December natural gas generation totaled 109.6 TWh, or 33.8% of power generation. The monthly total was up 6.9% from the prior month and up 20.4% from the year-ago month.
Low-priced natural gas continues to upend the power market, as more utilities are taking advantage of the cheap fuel and switching away from coal for electricity generation.
While there is limited capacity for coal-to-gas switching, the trend is likely to continue until natural gas prices climb above $2.50/MMBtu, which is the generally acknowledged level at which Powder River Basin coal becomes competitive with natural gas.

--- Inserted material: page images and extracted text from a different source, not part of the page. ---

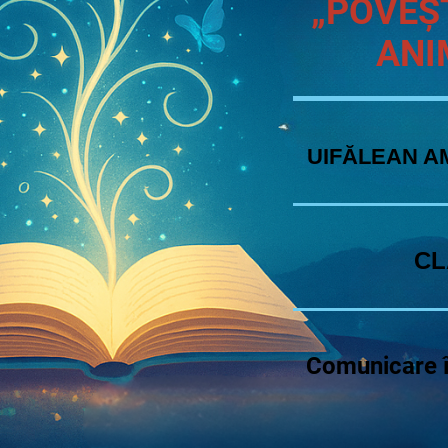
„POVEȘ
ANI
UIFĂLEAN A
CL
Comunicare 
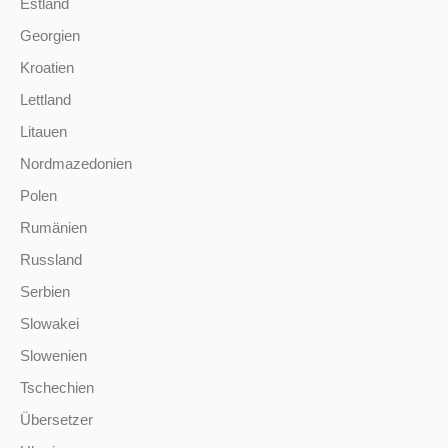
Estland
Georgien
Kroatien
Lettland
Litauen
Nordmazedonien
Polen
Rumänien
Russland
Serbien
Slowakei
Slowenien
Tschechien
Übersetzer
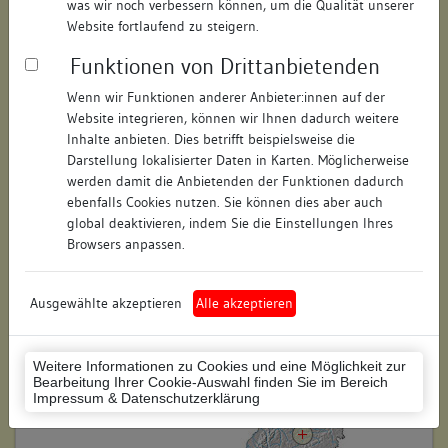
was wir noch verbessern können, um die Qualität unserer
Hausnummer:
01
Website fortlaufend zu steigern.
Funktionen von Drittanbietenden
Postleitzahl:
73728
Wenn wir Funktionen anderer Anbieter:innen auf der
Stadt-Teilort:
Esslingen am Neckar
Website integrieren, können wir Ihnen dadurch weitere
Inhalte anbieten. Dies betrifft beispielsweise die
Regierungsbezirk:
Stuttgart
Darstellung lokalisierter Daten in Karten. Möglicherweise
werden damit die Anbietenden der Funktionen dadurch
Kreis:
Esslingen (Landkreis)
ebenfalls Cookies nutzen. Sie können dies aber auch
global deaktivieren, indem Sie die Einstellungen Ihres
Wohnplatzschlüssel:
8116019003
Browsers anpassen.
Flurstücknummer:
keine
Ausgewählte akzeptieren
Alle akzeptieren
Historischer Straßenname:
keiner
Historische Gebäudenummer:
keine
Weitere Informationen zu Cookies und eine Möglichkeit zur
Bearbeitung Ihrer Cookie-Auswahl finden Sie im Bereich
Lage des Wohnplatzes:
Impressum & Datenschutzerklärung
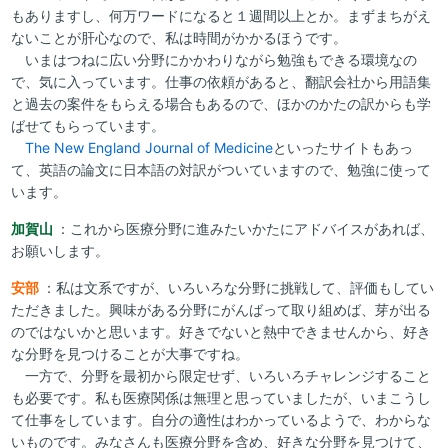
もありますし、何万ワードになると１週間以上とか。まずまちがえ
ないことが肝心なので、私は時間がかかるほうです。
いまはつねに広い分野にかかわりながら勉強もできる環境なの
で、気に入っています。仕事の依頼があると、翻訳会社から用語集
と過去の案件をもらえる場合もあるので、ほかのかたの訳からも学
ばせてもらっています。
The New England Journal of Medicine
といったサイトもあっ
て、英語の論文に日本語の対訳がついていますので、勉強に使って
います。
加賀山
：これから医療分野に進みたいかたにアドバイスがあれば、
お願いします。
安部
：私は文系ですが、いろいろな分野に挑戦して、評価もしてい
ただきました。興味がある分野にがんばって取り組めば、芽が出る
のではないかと思います。好きでないと熱中できませんから、好き
な分野を見つけることが大事ですね。
一方で、分野を最初から限定せず、いろいろチャレンジすること
も必要です。私も医療関係は無理と思っていましたが、いまこうし
て仕事をしています。自分の適性はわかっているようで、わからな
いものです。みなさんも医療分野を含め、好きな分野を見つけて、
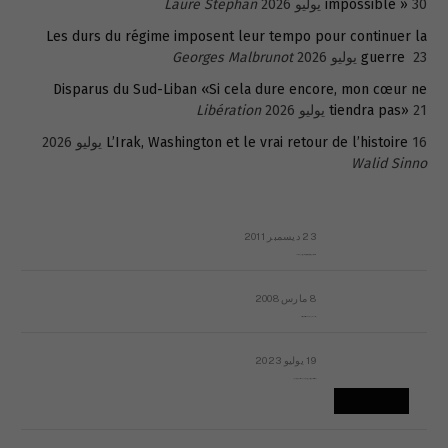
30 يوليو 2026
impossible »
Laure Stephan
Les durs du régime imposent leur tempo pour continuer la
23 يوليو 2026
guerre
Georges Malbrunot
Disparus du Sud-Liban «Si cela dure encore, mon cœur ne
21 يوليو 2026
tiendra pas»
Libération
16 يوليو 2026
L’Irak, Washington et le vrai retour de l’histoire
Walid Sinno
23 ديسمبر 2011
عائلة المهندس طارق الربعة: أين دولة القانون والموسسات؟
8 مارس 2008
رسالة مفتوحة لقداسة البابا شنوده الثالث
19 يوليو 2023
إشكاليات التقويم الهجري، وهل يجدي هذا التقويم أيُ نفع؟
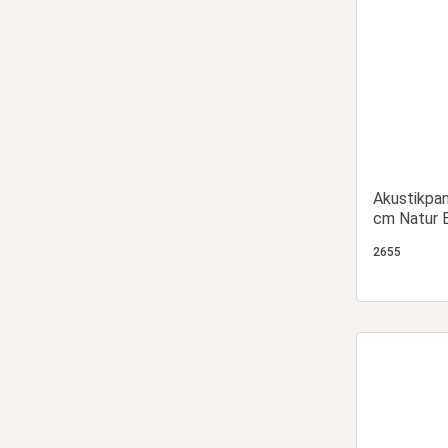
Akustikpa
cm Natur E
Leisten | 
2655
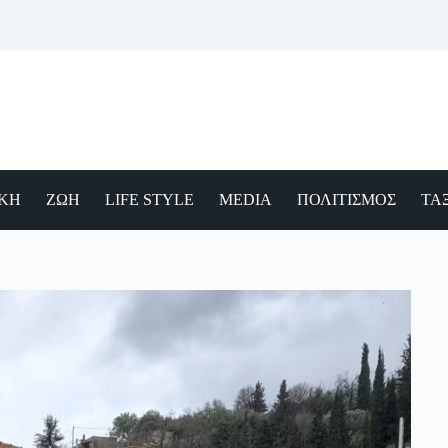
ΙΚΗ
ΖΩΗ
LIFE STYLE
MEDIA
ΠΟΛΙΤΙΣΜΟΣ
ΤΑΞ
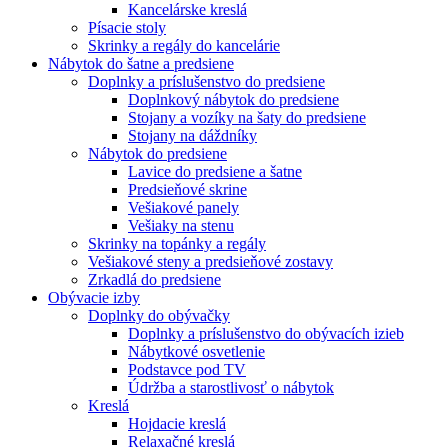
Kancelárske kreslá
Písacie stoly
Skrinky a regály do kancelárie
Nábytok do šatne a predsiene
Doplnky a príslušenstvo do predsiene
Doplnkový nábytok do predsiene
Stojany a vozíky na šaty do predsiene
Stojany na dáždníky
Nábytok do predsiene
Lavice do predsiene a šatne
Predsieňové skrine
Vešiakové panely
Vešiaky na stenu
Skrinky na topánky a regály
Vešiakové steny a predsieňové zostavy
Zrkadlá do predsiene
Obývacie izby
Doplnky do obývačky
Doplnky a príslušenstvo do obývacích izieb
Nábytkové osvetlenie
Podstavce pod TV
Údržba a starostlivosť o nábytok
Kreslá
Hojdacie kreslá
Relaxačné kreslá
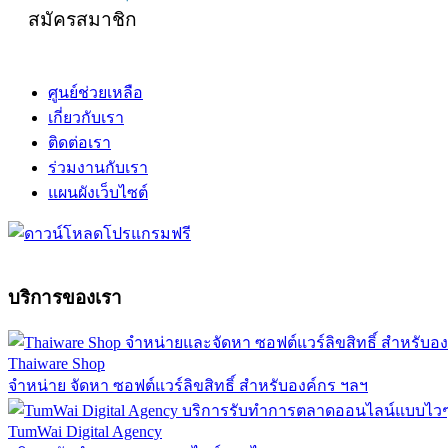
สมัครสมาชิก
ศูนย์ช่วยเหลือ
เกี่ยวกับเรา
ติดต่อเรา
ร่วมงานกับเรา
แผนผังเว็บไซต์
บริการของเรา
Thaiware Shop
จำหน่าย จัดหา ซอฟต์แวร์ลิขสิทธิ์ สำหรับองค์กร ฯลฯ
TumWai Digital Agency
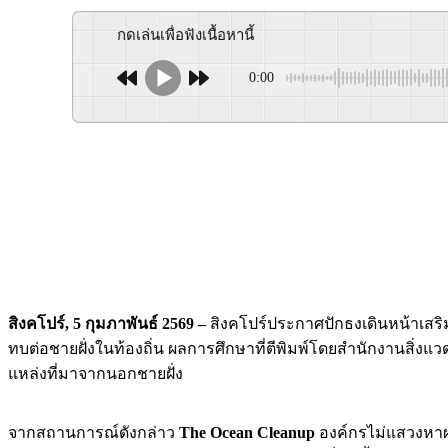
กดเล่นเพื่อฟังเนื้อหานี้
0:00
สิงคโปร์, 5 กุมภาพันธ์ 2569 –
สิงคโปร์ประกาศปักธงเดินหน้าเสริม
ทบต่อชายฝั่งในท้องถิ่น ผลการศึกษาที่ตีพิมพ์โดยสำนักงานสิ่งแ
แหล่งที่มาจากนอกชายฝั่ง
จากสถานการณ์ดังกล่าว
The Ocean Cleanup
องค์กรไม่แสวงหาผ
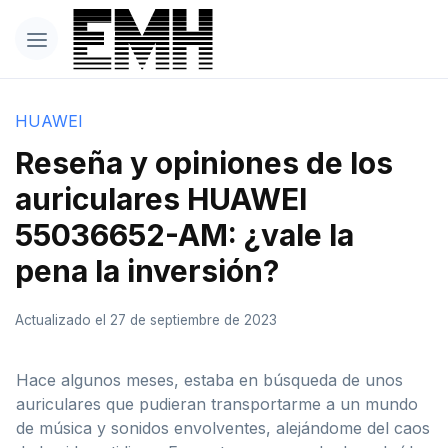
HUAWEI
Reseña y opiniones de los
auriculares HUAWEI
55036652-AM: ¿vale la
pena la inversión?
Actualizado el 27 de septiembre de 2023
Hace algunos meses, estaba en búsqueda de unos
auriculares que pudieran transportarme a un mundo
de música y sonidos envolventes, alejándome del caos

On Friday, the front-month NYMEX Henry Hub natural gas futures price settled at $1.791/MMBtu.
December marked the seventh time in 2015 that natural gas-fired generation surpassed coal-fired generation. Prior to 2015, coal had always been dominant to natural gas for power generation.
Coal generation peaked at 37.9% in February 2015, while natural gas generation peaked at 35.4% in August.
For the full year, coal edged out natural gas generation, 33.2% to 32.7%, respectively. In 2014, coal generation accounted for 38.6% of power generation and natural gas 27.5%.
Coal had been as high as 49.6% of US generation in 2005, and natural gas totaled 18.8% of generation the same year.
According to the EIA report, total US power generation came to 4.1 million TWh in 2015, down 0.2% from 2014. US power generation peaked at 4.2 million TWh in 2007.